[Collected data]
↓↓↓
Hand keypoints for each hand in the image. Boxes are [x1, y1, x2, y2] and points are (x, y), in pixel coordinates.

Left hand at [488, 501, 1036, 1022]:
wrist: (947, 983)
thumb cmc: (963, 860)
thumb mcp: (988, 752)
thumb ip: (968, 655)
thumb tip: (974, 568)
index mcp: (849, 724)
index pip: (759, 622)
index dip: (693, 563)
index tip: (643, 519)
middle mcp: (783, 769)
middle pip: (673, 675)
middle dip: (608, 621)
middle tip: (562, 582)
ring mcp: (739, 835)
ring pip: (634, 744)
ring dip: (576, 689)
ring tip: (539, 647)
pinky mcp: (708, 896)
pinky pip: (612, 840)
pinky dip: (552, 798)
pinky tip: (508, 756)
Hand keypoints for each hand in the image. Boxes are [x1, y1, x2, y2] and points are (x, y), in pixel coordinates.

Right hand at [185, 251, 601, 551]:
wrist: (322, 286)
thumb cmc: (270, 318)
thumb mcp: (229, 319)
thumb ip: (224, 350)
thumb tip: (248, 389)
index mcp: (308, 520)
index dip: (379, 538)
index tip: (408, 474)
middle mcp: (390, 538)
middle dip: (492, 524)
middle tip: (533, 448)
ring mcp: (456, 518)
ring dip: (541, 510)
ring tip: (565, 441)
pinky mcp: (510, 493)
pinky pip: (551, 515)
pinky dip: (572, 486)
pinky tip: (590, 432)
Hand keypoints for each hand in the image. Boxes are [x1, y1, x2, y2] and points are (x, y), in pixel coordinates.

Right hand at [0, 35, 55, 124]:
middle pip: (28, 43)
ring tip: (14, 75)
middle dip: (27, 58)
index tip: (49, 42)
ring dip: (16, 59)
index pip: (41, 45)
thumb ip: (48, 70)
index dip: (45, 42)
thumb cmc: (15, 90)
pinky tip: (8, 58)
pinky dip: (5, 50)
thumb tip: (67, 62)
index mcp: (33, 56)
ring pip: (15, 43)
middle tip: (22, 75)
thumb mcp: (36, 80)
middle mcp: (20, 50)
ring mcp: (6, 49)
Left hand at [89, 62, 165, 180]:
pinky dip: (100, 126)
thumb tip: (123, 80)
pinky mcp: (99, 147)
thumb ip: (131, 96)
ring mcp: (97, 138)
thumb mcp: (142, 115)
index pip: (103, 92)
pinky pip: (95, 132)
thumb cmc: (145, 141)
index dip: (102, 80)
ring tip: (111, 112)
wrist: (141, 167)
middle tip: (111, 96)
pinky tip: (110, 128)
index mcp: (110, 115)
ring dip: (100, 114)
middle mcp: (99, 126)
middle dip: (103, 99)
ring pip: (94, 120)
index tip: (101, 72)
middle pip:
↑↑↑
▸ **The problem**
In the entries above, one line contains "thumb cmc: (15, 90)" and another contains "thumb mcp: (142, 115)". Reproduce exactly those two lines and the lines between them, nothing else.

▸ **Output for this task**
thumb cmc: (15, 90)
pinky tip: (8, 58)
pinky dip: (5, 50)
thumb tip: (67, 62)
index mcp: (33, 56)
ring pip: (15, 43)
middle tip: (22, 75)
thumb mcp: (36, 80)
middle mcp: (20, 50)
ring mcp: (6, 49)
Left hand at [89, 62, 165, 180]:
pinky dip: (100, 126)
thumb tip: (123, 80)
pinky mcp: (99, 147)
thumb ip: (131, 96)
ring mcp: (97, 138)
thumb mcp: (142, 115)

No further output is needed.